Format the lines below as a Markdown table with the columns "No." and "Line," one row per line and numbered in order. Omit blank lines and the pictures.

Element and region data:
- - - -

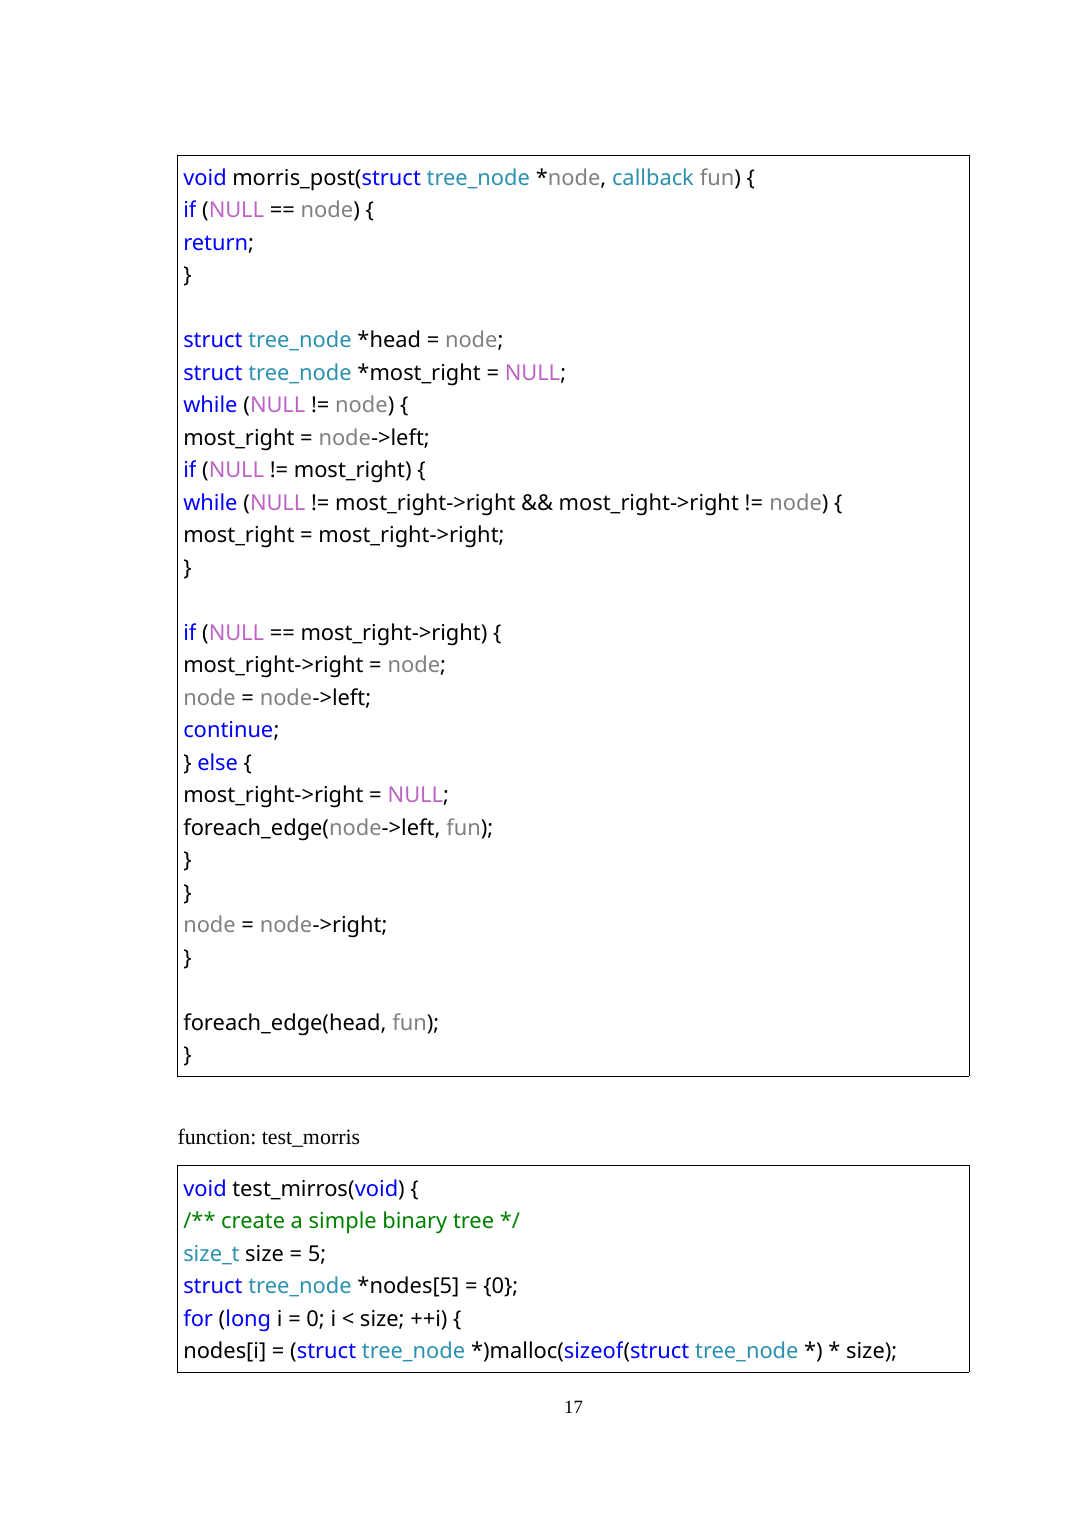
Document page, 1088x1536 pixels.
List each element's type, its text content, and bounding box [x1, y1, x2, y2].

table_header void morris_post(struct tree_node *node, callback fun) { if (NULL == node) { return; } struct tree_node *head = node; struct tree_node *most_right = NULL; while (NULL != node) { most_right = node->left; if (NULL != most_right) { while (NULL != most_right->right && most_right->right != node) { most_right = most_right->right; } if (NULL == most_right->right) { most_right->right = node; node = node->left; continue; } else { most_right->right = NULL; foreach_edge(node->left, fun); } } node = node->right; } foreach_edge(head, fun); } [178, 156, 969, 1076]
text function: test_morris [177, 1121, 969, 1153]
table_header void test_mirros(void) { /** create a simple binary tree */ size_t size = 5; struct tree_node *nodes[5] = {0}; for (long i = 0; i < size; ++i) { nodes[i] = (struct tree_node *)malloc(sizeof(struct tree_node *) * size); [178, 1166, 969, 1372]
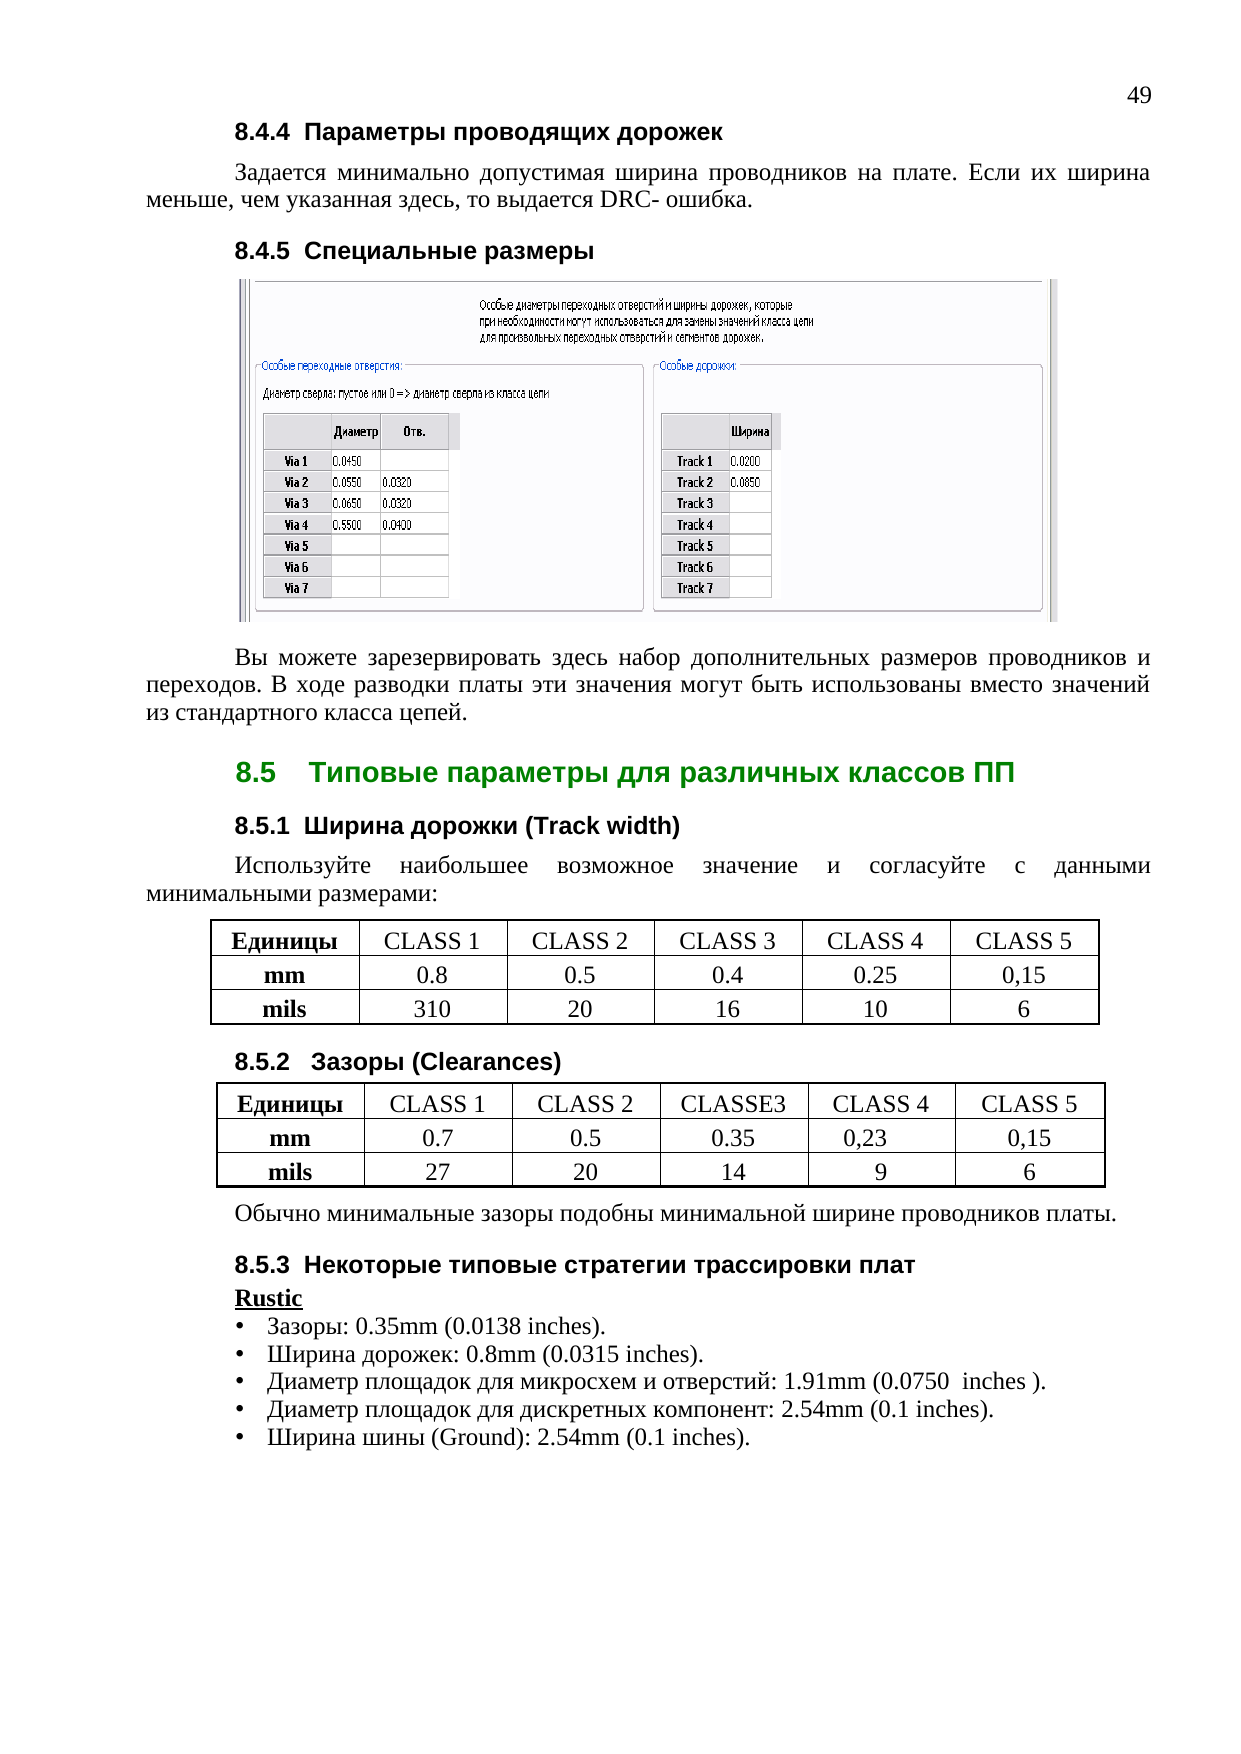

- - - -

Worked answer:
| No. | Line |
|---|---|
| 1 | Document page, 1088x1536 pixels. |
| 2 | List each element's type, its text content, and bounding box [x1, y1, x2, y2]. |
| 3 | table_header void morris_post(struct tree_node *node, callback fun) { if (NULL == node) { return; } struct tree_node *head = node; struct tree_node *most_right = NULL; while (NULL != node) { most_right = node->left; if (NULL != most_right) { while (NULL != most_right->right && most_right->right != node) { most_right = most_right->right; } if (NULL == most_right->right) { most_right->right = node; node = node->left; continue; } else { most_right->right = NULL; foreach_edge(node->left, fun); } } node = node->right; } foreach_edge(head, fun); } [178, 156, 969, 1076] |
| 4 | text function: test_morris [177, 1121, 969, 1153] |
| 5 | table_header void test_mirros(void) { /** create a simple binary tree */ size_t size = 5; struct tree_node *nodes[5] = {0}; for (long i = 0; i < size; ++i) { nodes[i] = (struct tree_node *)malloc(sizeof(struct tree_node *) * size); [178, 1166, 969, 1372] |